Not to mention, we didn't elect him to be our democracy builder, we elected him to be our President of our country. He's been meeting with Bono and world leaders about world poverty, which is undoubtedly a huge problem, but also a growing one here in America. Bush appropriated billions of dollars for homeland security, but we're still not paying our police and firefighters adequately. 10 million AMERICAN children do not have access to health care.

And then there's nepotism. If you want evidence of what a bad thing nepotism can be, look no further than former FEMA Director Michael Brown and the aftermath of Hurricane Katrina. I'm not one of those idiots who blames FEMA for EVERYTHING bad that happened after Hurricane Katrina, but reasonable people can agree that FEMA was highly ineffective, and having the Director of FEMA on CNN after a hurricane blaming the poor because they stuck around for a hurricane sums up Brown's effectiveness in that post. Bush has a long history of such nominations. He didn't help his cause when he nominated his personal lawyer and friend to the Supreme Court, despite the fact that she failed a part of a questionaire on constitutional law.

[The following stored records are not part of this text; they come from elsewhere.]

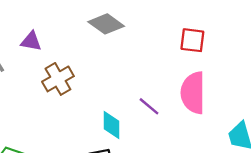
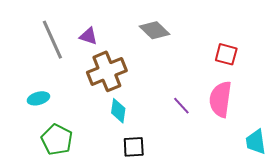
brown cross: (58, 79) -> (107, 71), size x1.4
cyan diamond: (112, 125) -> (118, 111), moved

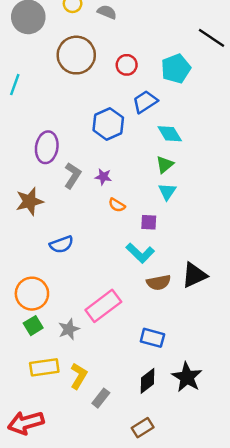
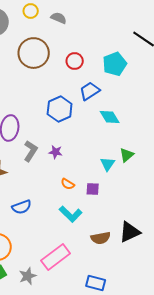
green triangle: (165, 164) -> (127, 155), moved
orange semicircle: (117, 205) -> (68, 184), moved
cyan L-shape: (140, 253) -> (71, 214), moved

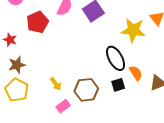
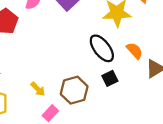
orange semicircle: (136, 73) -> (135, 51), moved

I am sorry if I disagree that Bush has done a good job as President. If you make a list of good things he has done (deposing Saddam), you can list 30 other instances of complete incompetance. If Bush's only charge as President was to dipose Saddam, you could still make the argument that it was handled poorly and that we invaded under a complete lie. The intelligence showing Iraq had weapons of mass destruction was not misconstrued, it was absent so that it could have never been construed, correctly or not, in the first place. Stand by your man, Republicans. I need a beer.